**Task to carry out**
Pictures excluded, output the lines of the data below between the one holding "wall art: none" and the one holding "wall art: present", inclusive, exactly as they stand.

**Records for processing**
◆ ◆ ◆

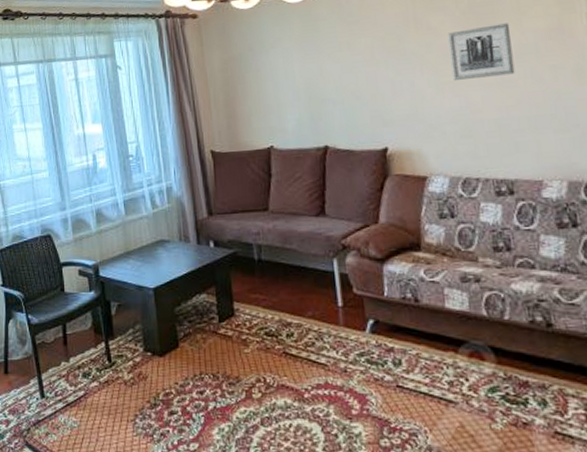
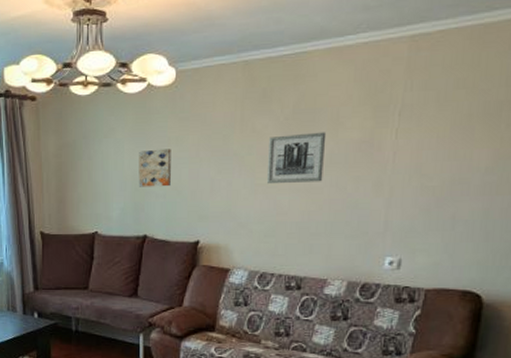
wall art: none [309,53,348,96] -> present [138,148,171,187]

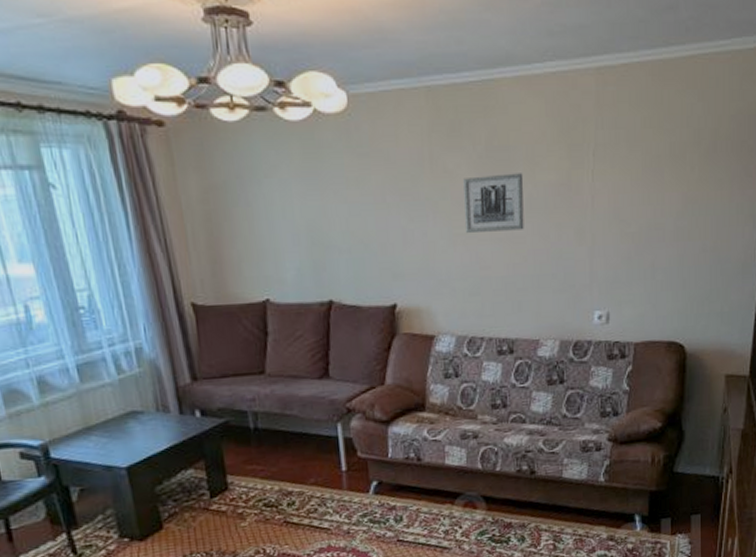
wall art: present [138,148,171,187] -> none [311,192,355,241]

◆ ◆ ◆

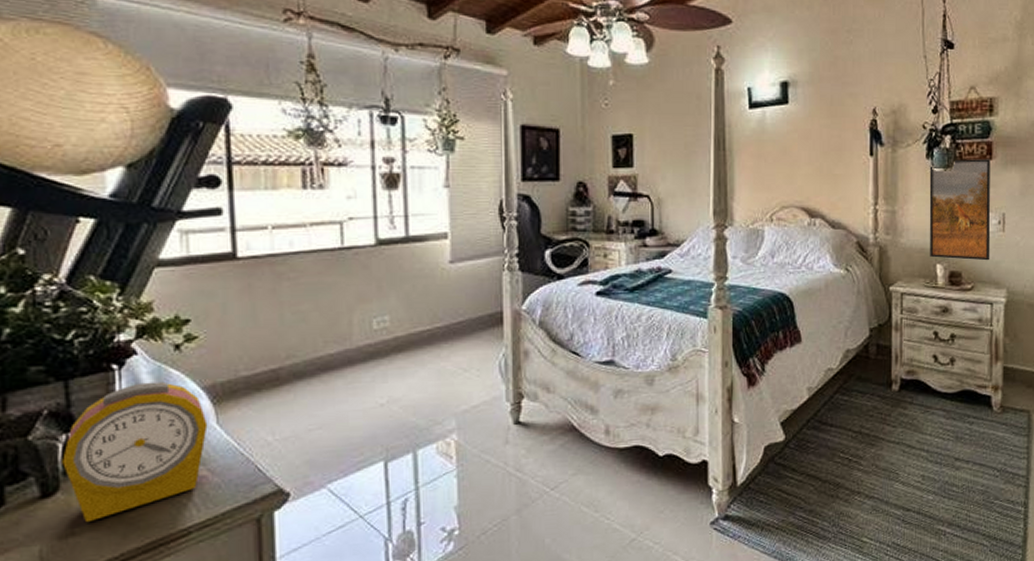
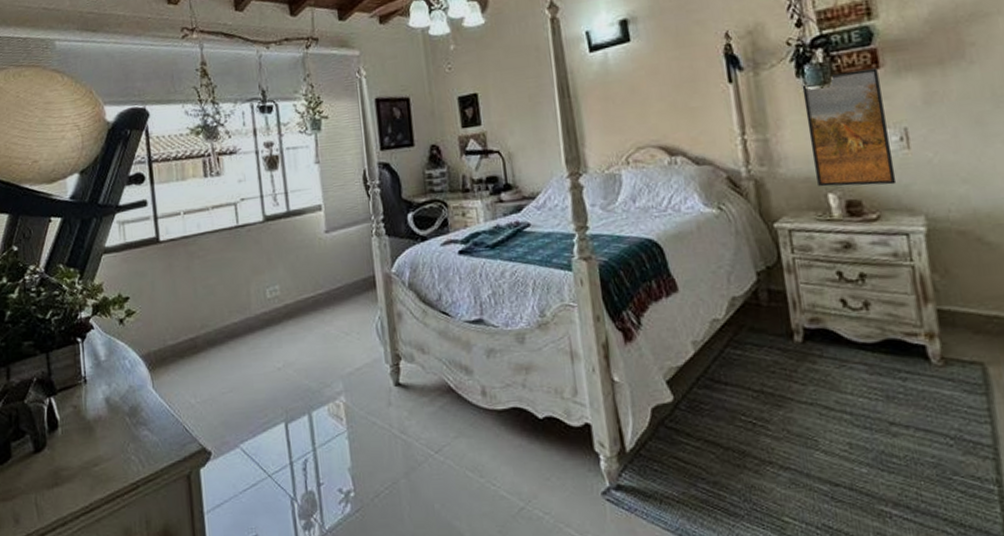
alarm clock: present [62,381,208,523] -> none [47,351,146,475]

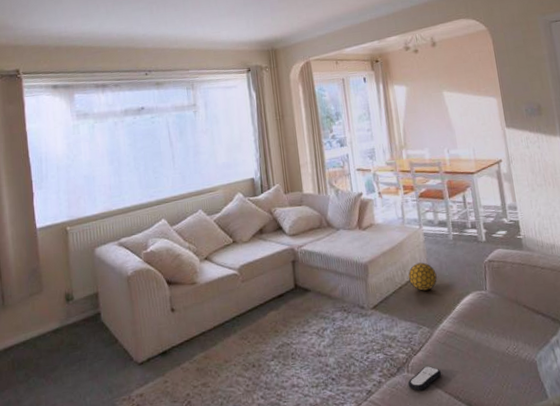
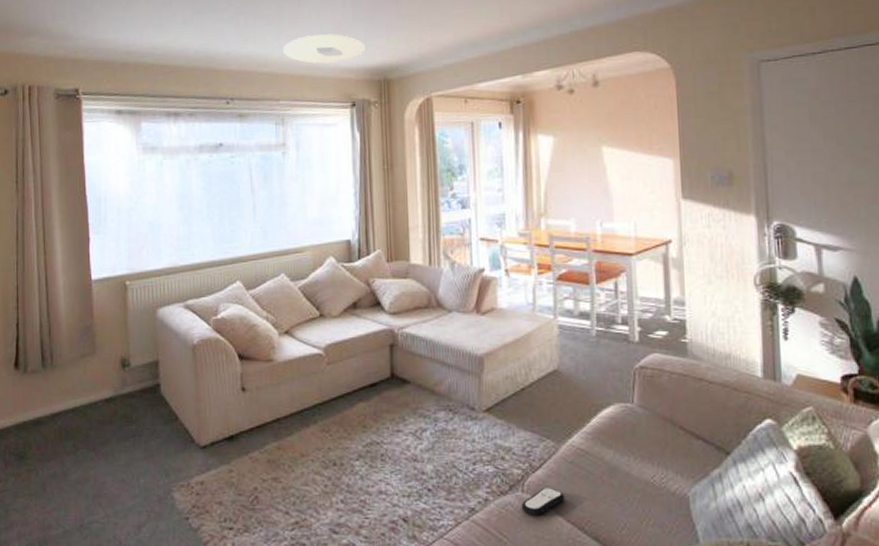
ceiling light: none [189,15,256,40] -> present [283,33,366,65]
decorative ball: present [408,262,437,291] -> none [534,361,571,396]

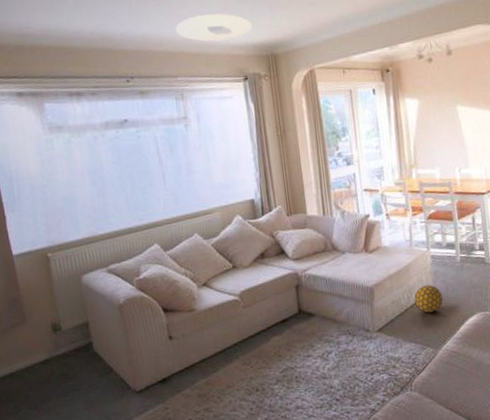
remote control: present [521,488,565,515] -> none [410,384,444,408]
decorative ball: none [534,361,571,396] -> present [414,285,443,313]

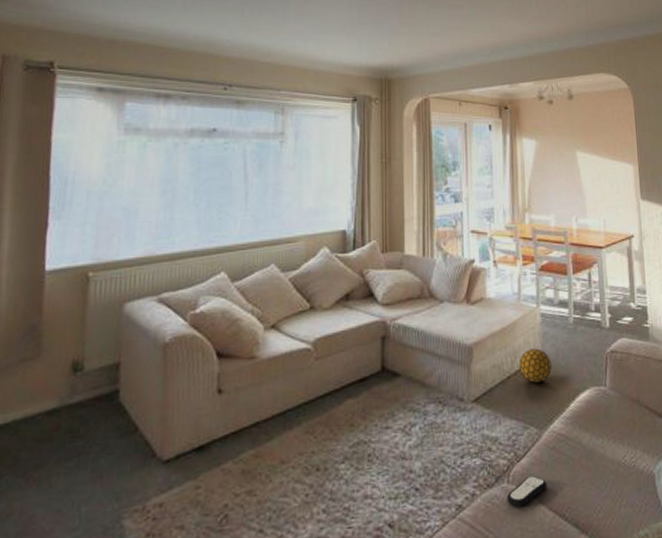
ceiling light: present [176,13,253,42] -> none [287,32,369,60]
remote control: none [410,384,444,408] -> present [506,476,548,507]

◆ ◆ ◆

**Written solution**
wall art: none [309,53,348,96] -> present [138,148,171,187]

wall art: present [138,148,171,187] -> none [311,192,355,241]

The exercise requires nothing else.